The former prime minister, Scott Morrison, has announced that he will retire from parliament at the end of February.
Morrison made the announcement in a statement posted on Facebook. He said he would “take on new challenges in the global corporate sector and spend more time with my family.”
Morrison’s Facebook post today
The 1041st member of the House of Representatives, Morrison entered parliament as the member for Cook at the 2007 election, his arrival coinciding with the defeat of the Howard government. He was re-elected in 2010, 2013, 2016, 2019 and 2022. The precise date of his resignation is not known but he will have served for 16 years and 3 months.
First appointed to the shadow ministry on September 22, 2008 by Malcolm Turnbull, who had replaced Brendan Nelson in a Liberal Party leadership ballot, Morrison served as the Shadow Minister for Housing and Local Government and a number of other portfolios until the coalition won office in 2013.
In government, Morrison was first Minister for Immigration and Border Protection, charged with “stopping the boats”. He subsequently served as Minister for Social Services, before becoming Treasurer when Malcolm Turnbull overthrew Tony Abbott in September 2015. Morrison, in turn, supplanted Turnbull as prime minister in August 2018. The additional ministries he had himself secretly sworn into during the pandemic are itemised on his Parliamentary Handbook page:
Morrison’s ministerial appointments as recorded in the Parliamentary Handbook
Just on nine months after becoming prime minister, Morrison led the coalition to victory in the 2019 election, defeating Bill Shorten and the ALP. The “miracle” win saw the coalition’s majority double from one to two.

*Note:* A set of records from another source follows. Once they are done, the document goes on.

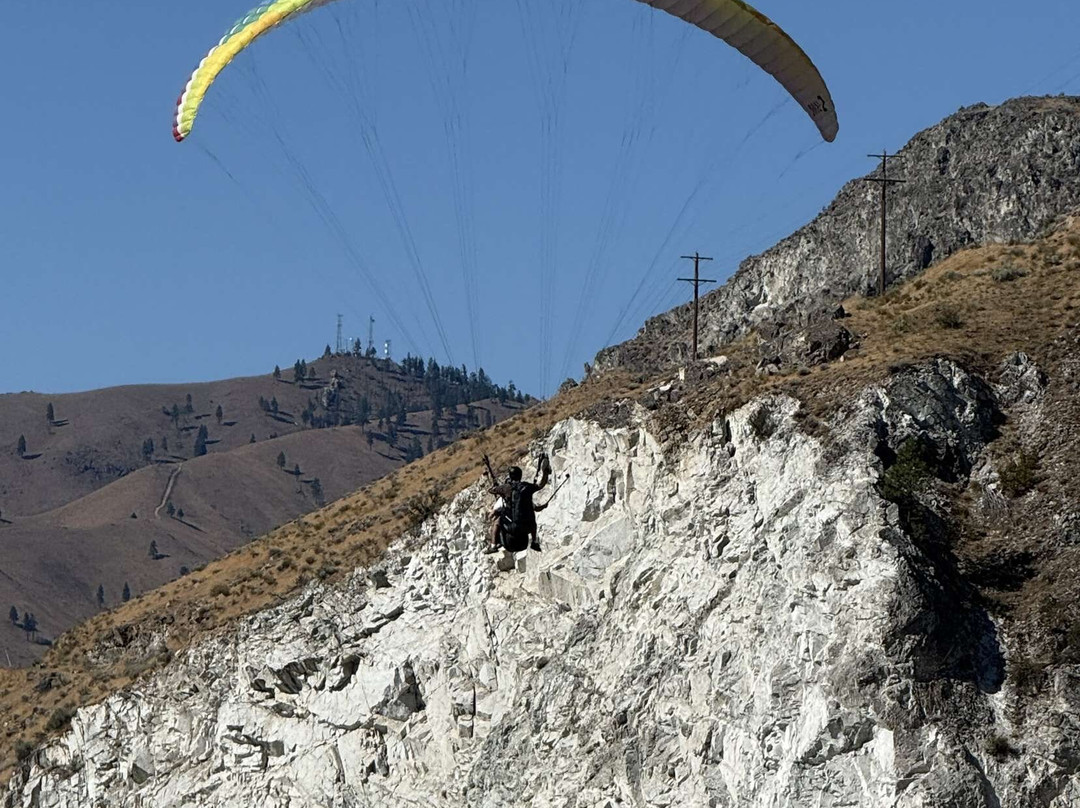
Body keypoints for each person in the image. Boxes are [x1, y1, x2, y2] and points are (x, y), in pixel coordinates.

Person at [484, 454, 551, 554]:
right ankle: (534, 542)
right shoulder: (526, 488)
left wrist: (499, 490)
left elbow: (491, 491)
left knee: (497, 522)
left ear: (510, 476)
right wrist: (545, 472)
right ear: (520, 476)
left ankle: (493, 546)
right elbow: (540, 485)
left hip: (510, 526)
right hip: (525, 526)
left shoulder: (506, 488)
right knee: (533, 522)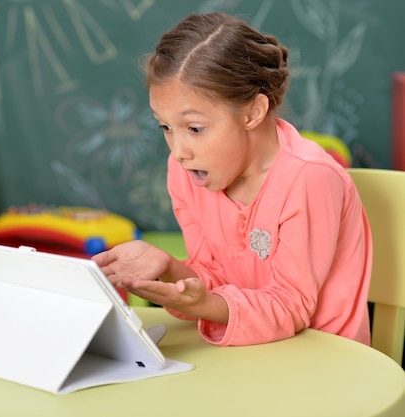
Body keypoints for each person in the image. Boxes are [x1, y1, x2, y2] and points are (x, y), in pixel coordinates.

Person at [92, 12, 372, 346]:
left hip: (325, 359)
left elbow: (291, 306)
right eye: (165, 127)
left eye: (195, 129)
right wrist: (169, 269)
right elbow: (215, 277)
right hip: (246, 357)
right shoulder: (184, 174)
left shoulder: (310, 179)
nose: (179, 151)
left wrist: (207, 305)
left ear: (253, 112)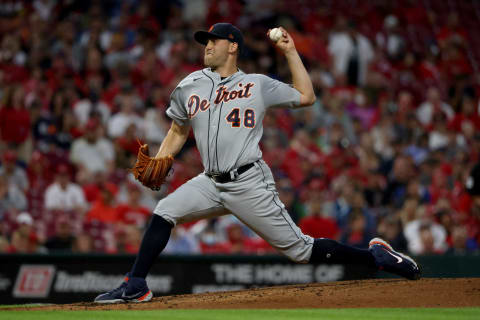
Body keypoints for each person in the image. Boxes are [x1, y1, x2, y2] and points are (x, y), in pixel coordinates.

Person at [95, 23, 420, 304]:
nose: (207, 45)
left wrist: (290, 52)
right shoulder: (189, 85)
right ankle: (135, 284)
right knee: (164, 211)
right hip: (210, 182)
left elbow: (306, 96)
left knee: (301, 251)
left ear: (233, 46)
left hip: (248, 182)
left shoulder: (256, 84)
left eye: (214, 40)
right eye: (205, 41)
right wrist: (163, 156)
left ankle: (375, 256)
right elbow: (178, 129)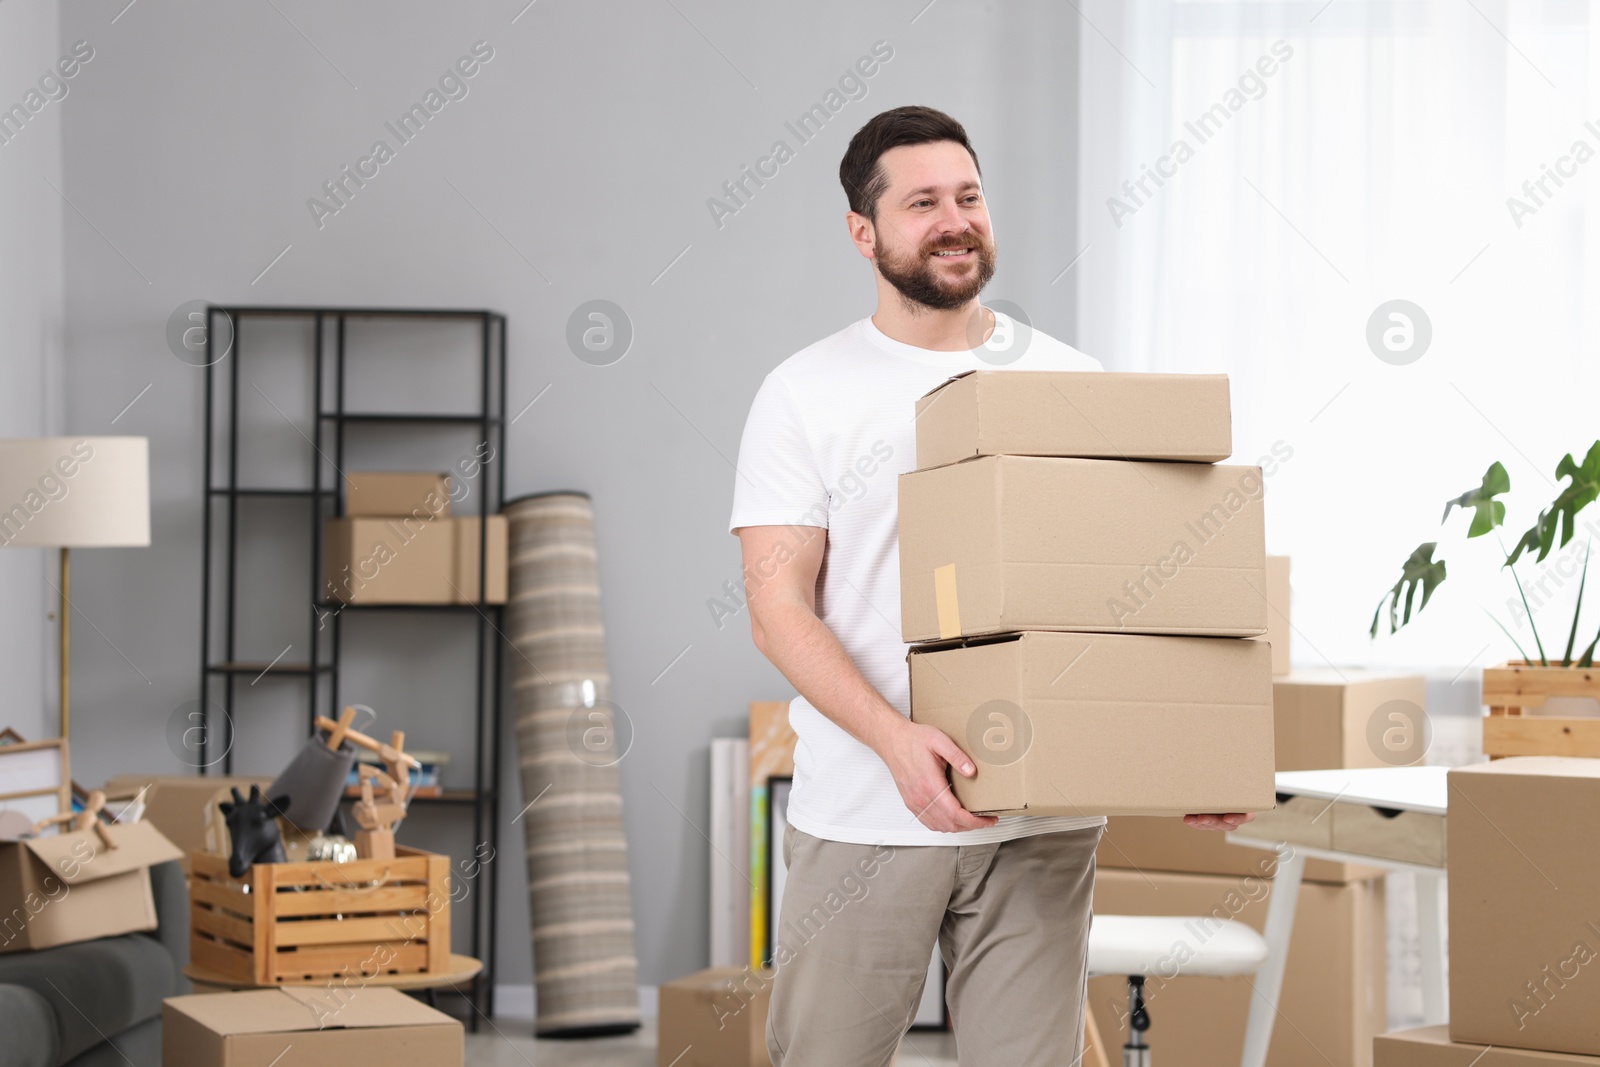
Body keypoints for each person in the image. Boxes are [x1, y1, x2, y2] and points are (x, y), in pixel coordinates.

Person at [727, 104, 1253, 1067]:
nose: (953, 219)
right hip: (865, 813)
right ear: (864, 231)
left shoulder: (1066, 377)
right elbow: (775, 606)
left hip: (1040, 817)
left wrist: (1189, 755)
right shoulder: (805, 391)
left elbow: (1128, 596)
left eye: (967, 195)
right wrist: (897, 743)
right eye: (922, 201)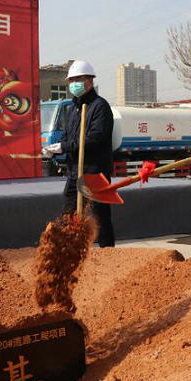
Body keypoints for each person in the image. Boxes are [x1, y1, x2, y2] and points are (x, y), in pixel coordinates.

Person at [42, 60, 115, 247]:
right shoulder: (73, 109)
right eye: (71, 80)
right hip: (75, 172)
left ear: (89, 80)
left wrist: (65, 146)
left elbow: (95, 139)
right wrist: (55, 151)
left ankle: (107, 251)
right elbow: (67, 137)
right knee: (68, 214)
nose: (74, 84)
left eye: (78, 79)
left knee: (99, 217)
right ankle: (67, 252)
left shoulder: (100, 107)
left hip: (95, 172)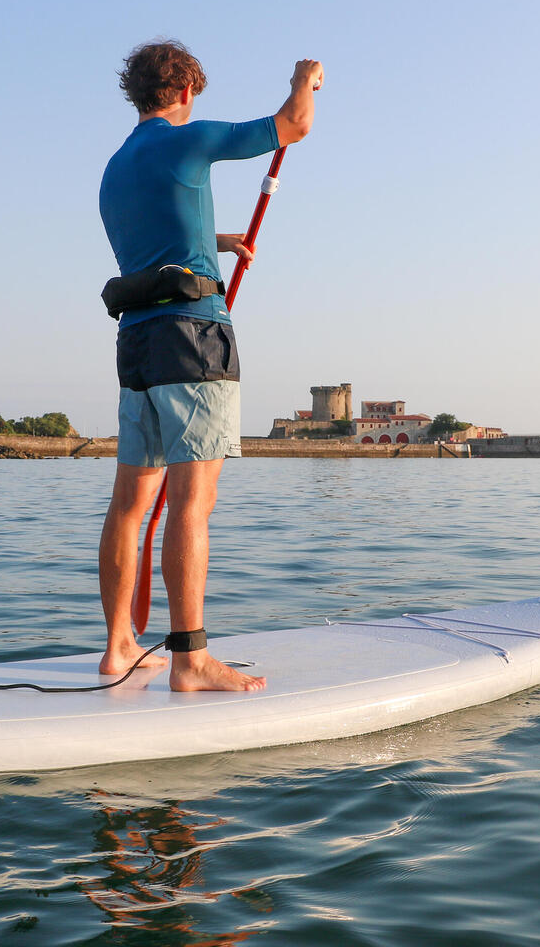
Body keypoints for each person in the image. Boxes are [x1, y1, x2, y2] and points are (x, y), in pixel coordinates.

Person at [97, 40, 323, 692]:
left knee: (131, 505)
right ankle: (189, 660)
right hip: (193, 339)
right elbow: (293, 125)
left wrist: (216, 242)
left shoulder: (117, 166)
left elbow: (157, 236)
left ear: (136, 94)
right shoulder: (188, 140)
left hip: (137, 343)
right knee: (192, 505)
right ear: (187, 90)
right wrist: (303, 78)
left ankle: (118, 648)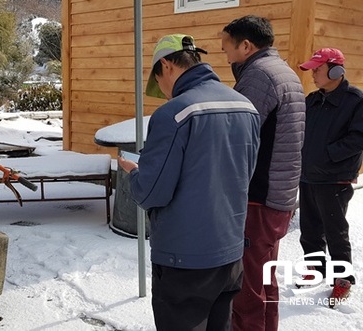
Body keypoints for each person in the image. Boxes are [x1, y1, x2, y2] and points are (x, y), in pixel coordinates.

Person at [118, 33, 260, 330]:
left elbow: (151, 192)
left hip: (185, 259)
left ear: (166, 65)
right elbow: (243, 173)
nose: (165, 92)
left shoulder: (175, 113)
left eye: (160, 81)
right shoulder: (246, 106)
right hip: (230, 253)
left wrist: (134, 173)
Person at [221, 15, 306, 330]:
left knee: (248, 289)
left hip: (259, 196)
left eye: (227, 48)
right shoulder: (284, 71)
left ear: (246, 45)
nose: (226, 55)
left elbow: (237, 134)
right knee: (265, 281)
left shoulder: (259, 75)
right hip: (279, 196)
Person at [297, 48, 363, 307]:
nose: (312, 74)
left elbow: (358, 138)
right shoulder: (312, 100)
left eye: (317, 69)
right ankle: (315, 269)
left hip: (334, 178)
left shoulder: (355, 101)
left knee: (335, 232)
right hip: (308, 175)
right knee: (309, 229)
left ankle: (342, 280)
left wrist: (327, 155)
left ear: (336, 70)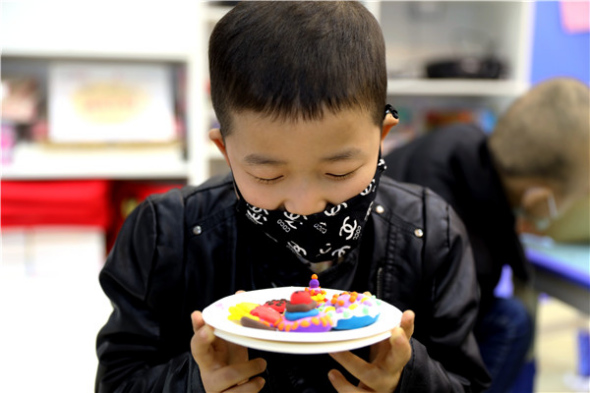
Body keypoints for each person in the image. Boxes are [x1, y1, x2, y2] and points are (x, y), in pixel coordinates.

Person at [95, 2, 491, 392]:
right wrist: (195, 383)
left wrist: (407, 380)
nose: (305, 205)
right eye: (267, 175)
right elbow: (118, 381)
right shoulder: (165, 235)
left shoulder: (429, 232)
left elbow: (467, 382)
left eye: (338, 172)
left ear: (382, 138)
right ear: (225, 151)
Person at [383, 77, 590, 393]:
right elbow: (444, 336)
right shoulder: (461, 245)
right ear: (538, 199)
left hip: (393, 307)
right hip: (401, 336)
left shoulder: (463, 140)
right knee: (513, 321)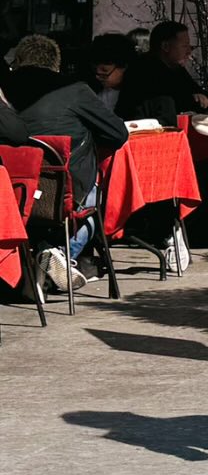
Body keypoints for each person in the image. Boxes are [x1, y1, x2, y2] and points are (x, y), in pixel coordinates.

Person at [0, 37, 129, 293]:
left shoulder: (4, 88)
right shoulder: (74, 90)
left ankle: (37, 263)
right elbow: (118, 134)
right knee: (97, 202)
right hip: (62, 193)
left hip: (13, 193)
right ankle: (57, 252)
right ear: (55, 64)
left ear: (19, 61)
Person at [121, 22, 207, 122]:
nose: (189, 51)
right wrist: (195, 99)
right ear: (165, 46)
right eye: (184, 46)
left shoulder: (176, 67)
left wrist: (201, 99)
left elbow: (199, 94)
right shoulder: (145, 69)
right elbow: (175, 103)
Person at [90, 34, 135, 115]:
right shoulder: (95, 90)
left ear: (124, 67)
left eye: (104, 70)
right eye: (95, 70)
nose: (98, 76)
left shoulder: (135, 98)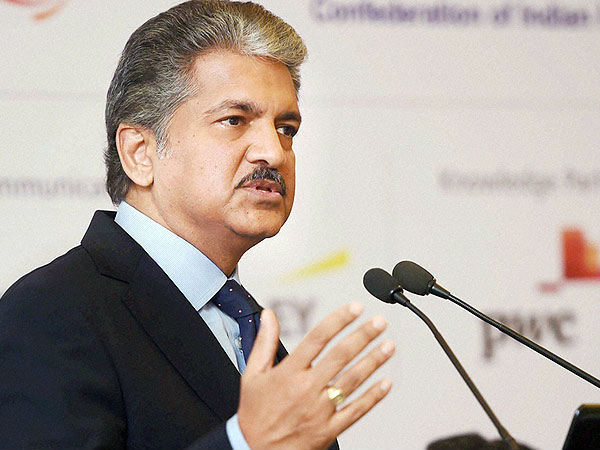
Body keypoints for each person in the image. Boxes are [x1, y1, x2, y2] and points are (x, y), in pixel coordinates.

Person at [0, 1, 395, 449]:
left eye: (286, 128)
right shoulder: (53, 312)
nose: (272, 151)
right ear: (140, 154)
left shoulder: (245, 322)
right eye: (234, 120)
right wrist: (244, 443)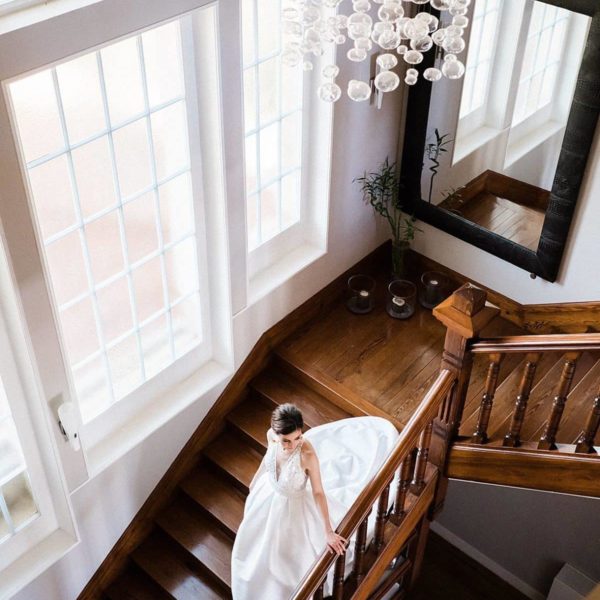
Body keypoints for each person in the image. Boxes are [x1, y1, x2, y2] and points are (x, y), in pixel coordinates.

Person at [231, 403, 399, 600]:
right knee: (257, 545)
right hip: (269, 495)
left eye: (297, 438)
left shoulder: (307, 454)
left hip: (294, 508)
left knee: (286, 559)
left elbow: (318, 492)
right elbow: (268, 455)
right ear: (276, 433)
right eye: (286, 440)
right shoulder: (272, 436)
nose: (292, 446)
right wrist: (256, 479)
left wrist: (328, 530)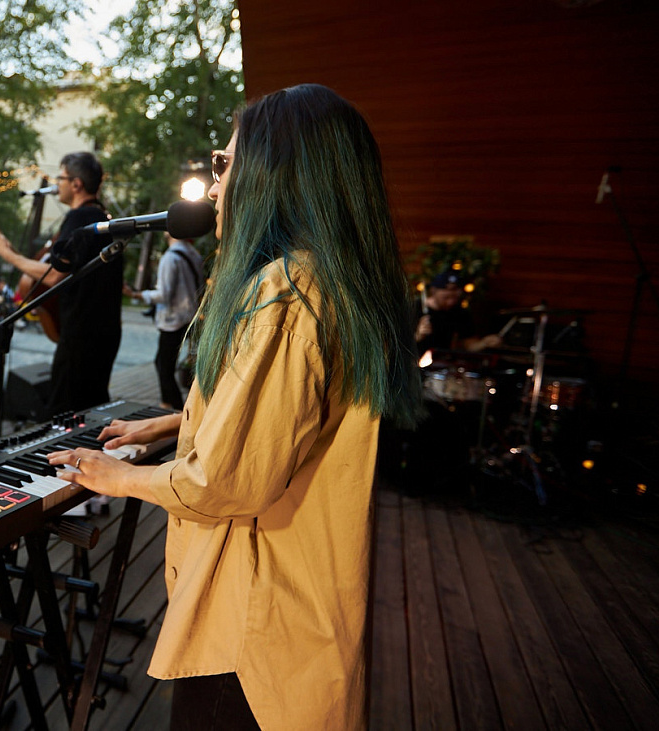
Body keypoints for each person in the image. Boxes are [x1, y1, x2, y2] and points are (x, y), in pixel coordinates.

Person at [46, 85, 423, 730]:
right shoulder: (321, 279)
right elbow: (291, 418)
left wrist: (114, 476)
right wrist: (172, 421)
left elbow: (226, 481)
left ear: (278, 173)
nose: (213, 186)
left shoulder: (285, 292)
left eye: (224, 164)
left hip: (255, 630)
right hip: (292, 614)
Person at [0, 151, 122, 415]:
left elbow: (54, 275)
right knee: (89, 409)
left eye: (60, 177)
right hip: (104, 334)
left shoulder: (80, 218)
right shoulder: (103, 218)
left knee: (64, 413)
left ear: (76, 184)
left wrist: (7, 255)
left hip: (81, 336)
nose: (56, 183)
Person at [130, 235, 205, 410]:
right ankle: (168, 404)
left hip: (174, 320)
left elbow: (164, 294)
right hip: (189, 317)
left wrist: (138, 295)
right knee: (164, 364)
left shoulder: (170, 257)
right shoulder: (193, 253)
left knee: (164, 367)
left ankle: (175, 408)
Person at [415, 271, 502, 353]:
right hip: (413, 361)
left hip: (442, 362)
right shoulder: (415, 308)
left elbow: (469, 344)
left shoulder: (460, 312)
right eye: (446, 295)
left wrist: (485, 343)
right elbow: (403, 344)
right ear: (433, 291)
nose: (451, 301)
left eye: (455, 295)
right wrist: (418, 336)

Following the Covid-19 pandemic during 2020-21, Morrison led the coalition to a severe defeat in May 2022. The Liberal Party lost 18 seats, 10 the ALP, 6 to the Teal independents, and 2 to the Greens in metropolitan Brisbane. The loss of the Teal seats – the formerly safe Liberal party electorates of Kooyong, Goldstein, Wentworth, North Sydney, Mackellar and Curtin – in addition to earlier losses in Warringah, Mayo and Indi, posed an identity dilemma for the Liberals that has not yet been resolved.
Morrison’s retirement will mean a by-election in Cook, the fourth by-election of this parliamentary term. Created in 1969, Cook has only been held once by the Labor Party. Ray Thorburn won it for the ALP in 1972 and 1974, during the Whitlam government’s time in office.
At the last election, Morrison withstood a 6.58% two-party-preferred swing to hold Cook with 62.44%. The Liberal Party’s primary vote fell 8.17% to 55.53%. The ALP’s primary vote languished on 24.99%. The result of this year’s by-election is seemingly a foregone conclusion.